Выбор тактики лечения гиперпролактинемических состояний.
Кровь рекомендуется сдавать натощак (не менее 8 часов после последнего приёма пищи), до начала приема лекарственных препаратов (если это возможно) или не ранее чем через 1-2 недели после их отмены. При невозможности отмены препаратов, в направлении должно быть указано какие препараты и в каких дозах получает больной. Желательно за 1-2 дня до проведения исследования исключить из рациона питания жирную, жареную пищу и алкоголь, исключить тяжёлые физические нагрузки (занятия спортом, тренажёрный зал, фитнес и т.п.), медицинские процедуры (рентгенография, флюорография, УЗИ - исследования, ректальное исследование и физиотерапевтические процедуры).
Кровь берётся в вакуумную пробирку с активатором свертывания и сепарирующим гелем (красная/желтая крышка), сразу после заполнения пробирку необходимо перемешать, поворачивая на 180º 5-6 раз (Не встряхивать!). Укажите на этикетке пробирки Ф.И.О. пациента, дату и время. Затем пробирке следует дать постоять 20-30 минут при комнатной температуре (для образования сгустка). Отцентрифугировать при 3500 об/мин (2000g) – 10 минут, не позднее, чем через 2 часа после взятия. Пробирку передать в лабораторию в день взятия. До передачи курьеру хранить в холодильнике при температуре +2 - +8ºС.
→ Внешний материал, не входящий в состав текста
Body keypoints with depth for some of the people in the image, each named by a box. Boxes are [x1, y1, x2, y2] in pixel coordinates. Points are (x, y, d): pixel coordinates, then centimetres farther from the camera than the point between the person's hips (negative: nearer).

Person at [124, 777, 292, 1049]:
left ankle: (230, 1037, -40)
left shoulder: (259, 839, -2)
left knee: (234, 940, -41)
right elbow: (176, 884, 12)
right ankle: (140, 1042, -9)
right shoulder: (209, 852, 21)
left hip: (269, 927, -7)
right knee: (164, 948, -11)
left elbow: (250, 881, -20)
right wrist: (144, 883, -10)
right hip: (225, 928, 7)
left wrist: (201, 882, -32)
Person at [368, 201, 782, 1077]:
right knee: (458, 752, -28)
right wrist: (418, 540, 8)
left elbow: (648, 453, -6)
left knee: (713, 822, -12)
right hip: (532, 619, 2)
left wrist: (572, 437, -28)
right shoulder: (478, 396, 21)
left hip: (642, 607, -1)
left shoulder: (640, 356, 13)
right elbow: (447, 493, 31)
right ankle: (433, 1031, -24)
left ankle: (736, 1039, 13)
Материал для исследования: сыворотка крови
Метод исследования: хемилюминесцентный иммунный анализ
Интерпретация результатов исследования:
Единицы измерения: мкг/л
Альтернативные единицы: мМЕ/л
Коэффициент пересчёта: 21,2; мкг/л х 21,2 = мМЕ/л
| Возраст | Пролактин, мкг/л | Пролактин, мкг/л |
|---|---|---|
| Возраст | мужчины | женщины |
| до 1 мес | 50,87 – 200,0 | 50,87 – 200,0 |
| 1 мес – 12 мес | 3,97 – 70,99 | 3,97 – 70,99 |
| 1 – 12 лет | - | 3,21 – 18,46 |
| 1 - 14 лет | 3,21 – 18,46 | - |
| 13 – 49 лет | - | 3,34 - 26,72 |
| 15 – 49 лет | 2,64 - 13,13 | - |
| ≥ 50 лет | 2,64 - 13,13 | 2,74 - 19,64 |
| беременные I триместр | 36 - 213 | |
| беременные II триместр | 110 - 330 | |
| беременные III триместр | 137 - 372 |
Клинические рекомендации – Женское бесплодие – 2021-2022-2023 (24.06.2021) – Утверждены Минздравом РФ. - 50 с.
Клинические рекомендации – Нормальная беременность – 2020-2021-2022 (11.06.2021) – Утверждены Минздравом РФ. - 57 с.
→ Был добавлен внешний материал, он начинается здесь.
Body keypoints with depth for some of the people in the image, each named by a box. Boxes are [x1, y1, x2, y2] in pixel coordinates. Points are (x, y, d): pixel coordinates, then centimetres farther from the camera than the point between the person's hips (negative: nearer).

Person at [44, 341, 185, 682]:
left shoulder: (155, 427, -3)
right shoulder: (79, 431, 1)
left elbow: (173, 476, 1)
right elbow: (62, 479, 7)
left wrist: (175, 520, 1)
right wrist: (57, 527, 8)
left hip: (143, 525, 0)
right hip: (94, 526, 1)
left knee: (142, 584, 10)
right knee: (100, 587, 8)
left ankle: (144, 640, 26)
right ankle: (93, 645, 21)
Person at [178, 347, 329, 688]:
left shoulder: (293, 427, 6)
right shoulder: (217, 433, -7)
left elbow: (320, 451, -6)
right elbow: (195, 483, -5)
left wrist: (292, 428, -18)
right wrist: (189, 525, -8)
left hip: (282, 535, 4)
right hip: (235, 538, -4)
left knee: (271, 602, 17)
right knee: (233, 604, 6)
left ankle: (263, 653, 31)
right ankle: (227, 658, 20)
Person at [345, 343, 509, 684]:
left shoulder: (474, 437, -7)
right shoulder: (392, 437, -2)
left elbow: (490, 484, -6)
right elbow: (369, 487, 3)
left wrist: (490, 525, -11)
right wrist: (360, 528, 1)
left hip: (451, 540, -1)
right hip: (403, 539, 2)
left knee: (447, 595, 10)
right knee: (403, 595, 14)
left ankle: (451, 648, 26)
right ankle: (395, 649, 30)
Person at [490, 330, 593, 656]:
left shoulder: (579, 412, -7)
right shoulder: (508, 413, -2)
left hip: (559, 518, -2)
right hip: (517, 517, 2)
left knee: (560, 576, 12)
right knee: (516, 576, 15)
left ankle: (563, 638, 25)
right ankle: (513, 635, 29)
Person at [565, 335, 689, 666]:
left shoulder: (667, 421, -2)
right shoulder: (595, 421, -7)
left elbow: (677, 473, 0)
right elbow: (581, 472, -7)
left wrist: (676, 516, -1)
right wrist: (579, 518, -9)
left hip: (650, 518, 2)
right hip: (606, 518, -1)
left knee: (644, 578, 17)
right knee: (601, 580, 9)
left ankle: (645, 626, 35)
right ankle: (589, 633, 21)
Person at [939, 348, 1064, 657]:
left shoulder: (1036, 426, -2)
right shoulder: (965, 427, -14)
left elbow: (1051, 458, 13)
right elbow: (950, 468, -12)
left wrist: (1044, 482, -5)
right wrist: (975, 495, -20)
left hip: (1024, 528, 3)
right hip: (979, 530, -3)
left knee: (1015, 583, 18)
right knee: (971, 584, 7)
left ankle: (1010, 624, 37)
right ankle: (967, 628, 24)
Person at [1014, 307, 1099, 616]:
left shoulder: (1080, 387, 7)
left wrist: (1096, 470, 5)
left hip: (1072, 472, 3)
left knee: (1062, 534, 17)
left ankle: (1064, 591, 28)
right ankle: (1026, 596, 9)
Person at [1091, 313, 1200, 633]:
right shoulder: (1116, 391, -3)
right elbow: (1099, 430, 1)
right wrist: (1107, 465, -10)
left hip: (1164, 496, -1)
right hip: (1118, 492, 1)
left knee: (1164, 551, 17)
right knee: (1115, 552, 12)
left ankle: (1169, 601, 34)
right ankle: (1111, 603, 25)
Савельева Г.М. Гинекология : национальное руководство / под ред. Савельевой Г.М., Сухих Г.Т., Серова В.Н., Радзинского В.Е., Манухина И.Б. - 2-е изд. , перераб. и доп. - Москва : ГЭОТАР-Медиа, 2022. - 1008 с.
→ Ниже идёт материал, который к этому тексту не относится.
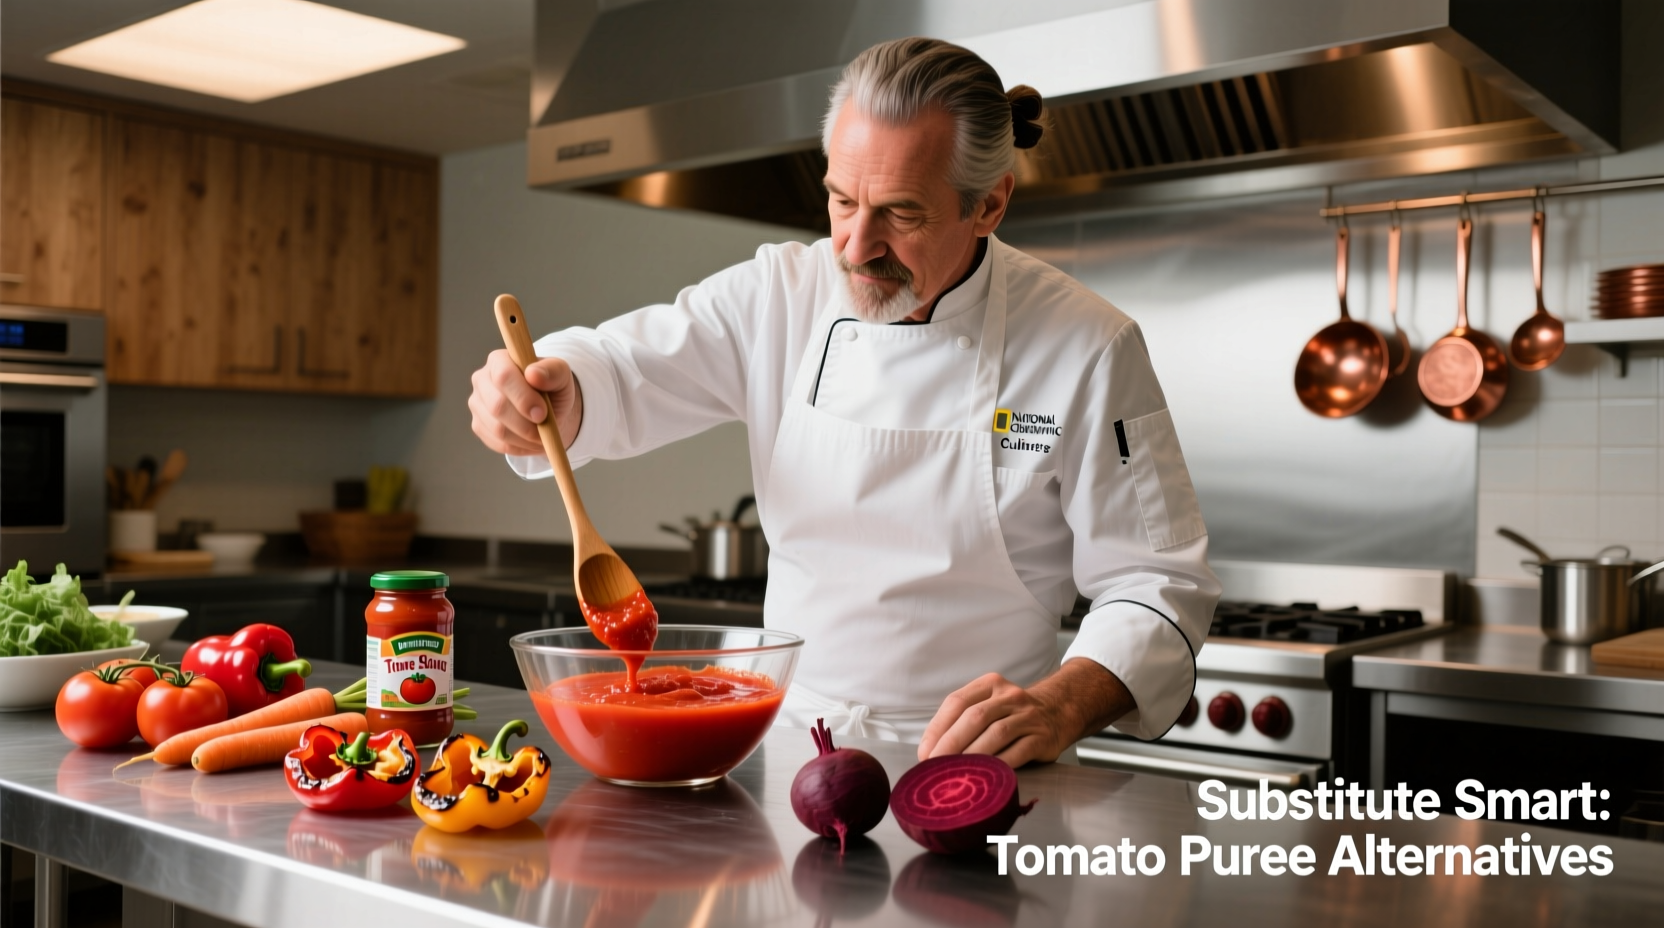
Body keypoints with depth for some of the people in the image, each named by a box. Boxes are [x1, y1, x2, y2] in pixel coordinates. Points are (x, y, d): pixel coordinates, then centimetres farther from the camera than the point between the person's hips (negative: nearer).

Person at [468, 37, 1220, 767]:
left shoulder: (1087, 348, -8)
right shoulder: (779, 295, 1)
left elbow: (1159, 585, -7)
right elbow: (619, 372, -1)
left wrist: (1064, 705, -25)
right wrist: (545, 390, -25)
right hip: (786, 743, 1)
Hattory N. Macroprolactinemia a new cause of hyperprolactinemia. //J Pharmacol, 2003; 92(3): 171-177.
Melmed S., Kleinberg D. Pituitary masses and tumors./ In: Kronenberg H.M., Melmed S., Polonsky K.S., Larsen P.R., eds. Williams Textbook of Endocrinology. 12th ed.// Philadelphia, Pa: Elsevier Saunders; 2011: chap 9.